El Salvador: Promises, Perils and Reality

By Danny Burridge

On June 1, 2009, Mauricio Funes of the Farabundo Marti National Liberation Front (FMLN) was sworn in as the first leftist president of El Salvador. Funes rode a wave of popular will for change after 20 years of devastating neoliberal policies implemented by successive Nationalist Republican Alliance (ARENA) governments. His victorious candidacy was also helped along by its novelty: Funes is a widely respected former journalist and a progressive political outsider.

Funes overcame both a ruthless smear campaign engineered by the right wing and the institutionalized fraud endemic to the Salvadoran elections that favor ARENA. Massive voter turnout prevailed over both obstacles, handing him a slight majority at the ballot box – though recent opinion polls show he enjoys the support of around 80 percent of the public.

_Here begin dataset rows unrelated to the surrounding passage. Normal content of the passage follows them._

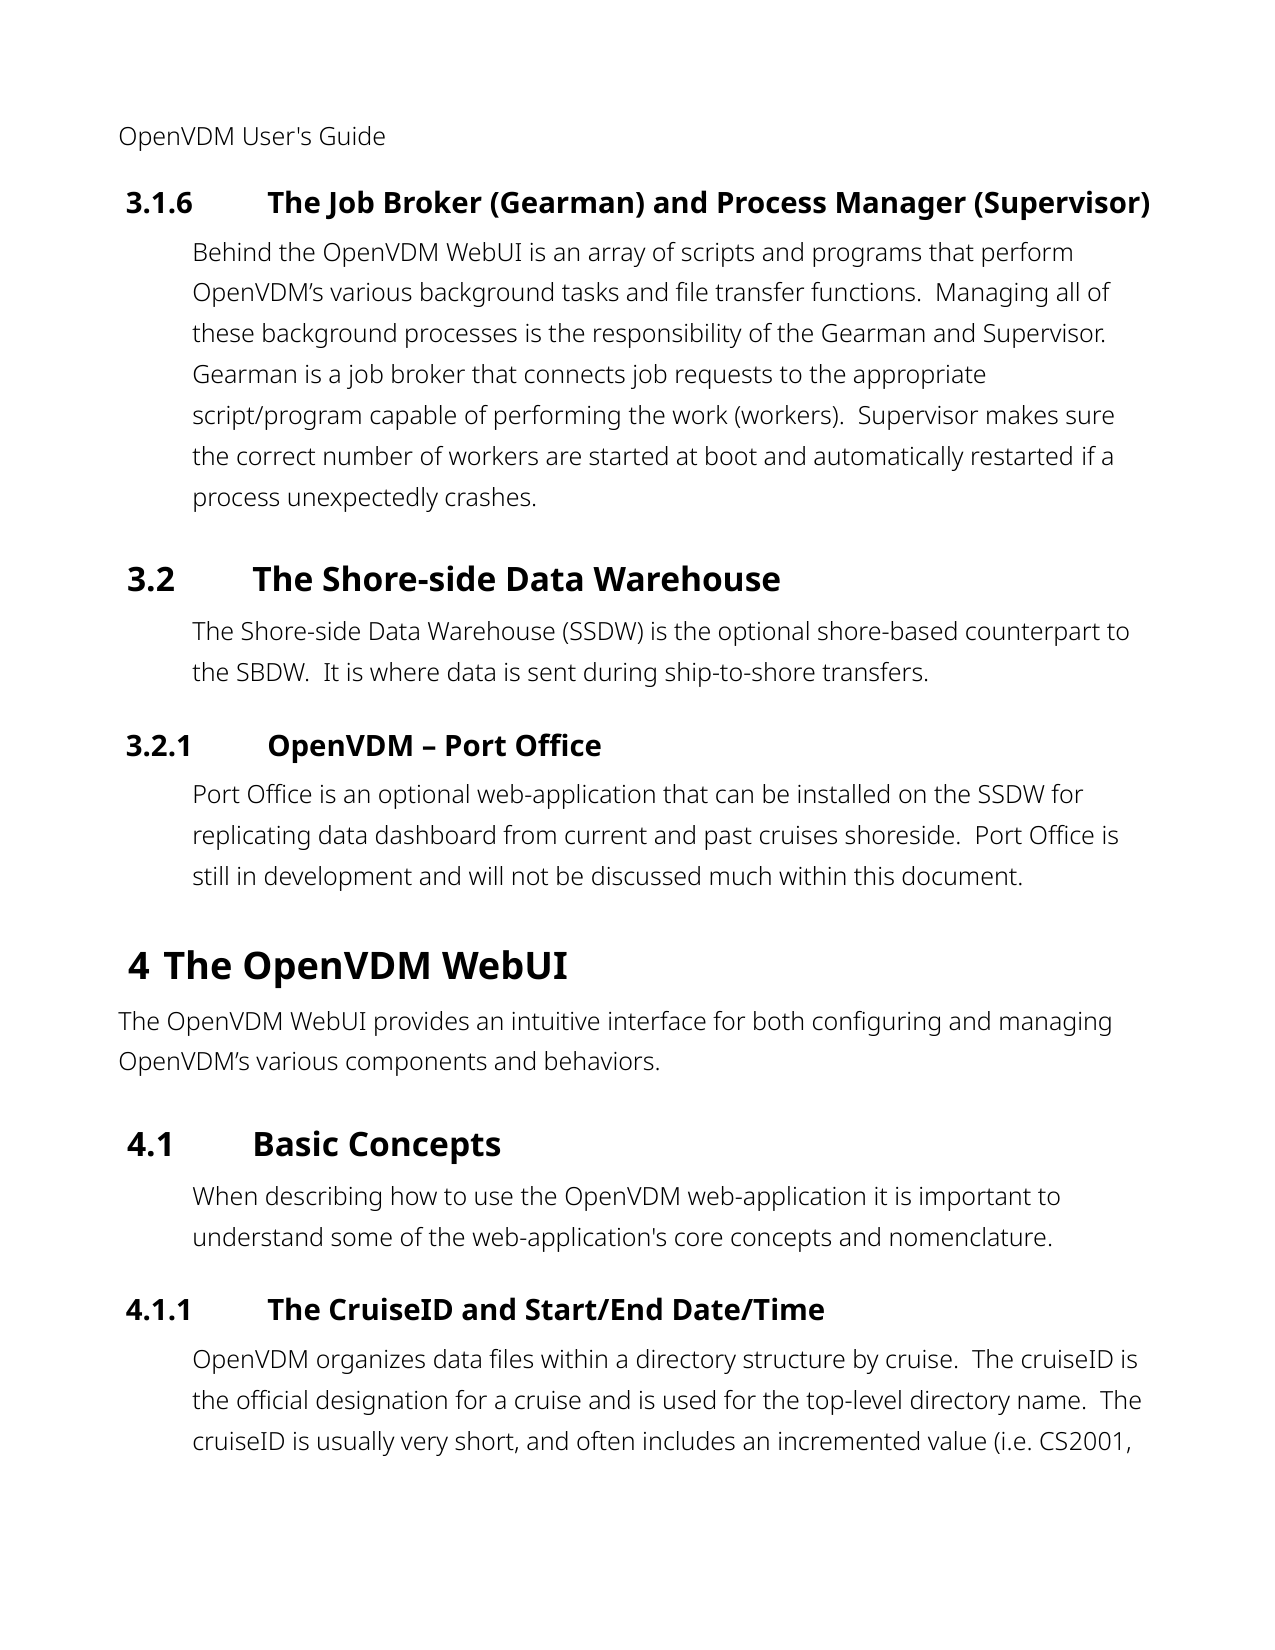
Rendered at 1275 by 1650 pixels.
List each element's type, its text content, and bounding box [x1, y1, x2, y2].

subtitle The Job Broker (Gearman) and Process Manager (Supervisor) [118, 182, 1157, 222]
text OpenVDM organizes data files within a directory structure by cruise. The cruiseID is the official designation for a cruise and is used for the top-level directory name. The cruiseID is usually very short, and often includes an incremented value (i.e. CS2001, [192, 1342, 1157, 1458]
subtitle The CruiseID and Start/End Date/Time [118, 1289, 1157, 1329]
subtitle The Shore-side Data Warehouse [118, 555, 1157, 601]
text The OpenVDM WebUI provides an intuitive interface for both configuring and managing OpenVDM’s various components and behaviors. [118, 1003, 1157, 1078]
text When describing how to use the OpenVDM web-application it is important to understand some of the web-application's core concepts and nomenclature. [192, 1178, 1157, 1253]
subtitle OpenVDM – Port Office [118, 724, 1157, 764]
subtitle The OpenVDM WebUI [118, 939, 1157, 991]
text Behind the OpenVDM WebUI is an array of scripts and programs that perform OpenVDM’s various background tasks and file transfer functions. Managing all of these background processes is the responsibility of the Gearman and Supervisor. Gearman is a job broker that connects job requests to the appropriate script/program capable of performing the work (workers). Supervisor makes sure the correct number of workers are started at boot and automatically restarted if a process unexpectedly crashes. [192, 234, 1157, 513]
text Port Office is an optional web-application that can be installed on the SSDW for replicating data dashboard from current and past cruises shoreside. Port Office is still in development and will not be discussed much within this document. [192, 777, 1157, 893]
text The Shore-side Data Warehouse (SSDW) is the optional shore-based counterpart to the SBDW. It is where data is sent during ship-to-shore transfers. [192, 614, 1157, 688]
subtitle Basic Concepts [118, 1120, 1157, 1166]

In his inauguration speech, Funes promised the social and economic reconstruction of El Salvador under a “government of national unity.” He twice invoked the legacy of the martyred bishop Óscar Romero, assuring that the only sector privileged by his government would be the poor. Funes promised to fight corruption and tax evasion, to streamline government institutions, and to maintain an independent foreign policy. In fact, one of his first acts as president was to re-establish diplomatic and commercial relations with Cuba, leaving the United States as the only country in the hemisphere with out formal ties to Havana.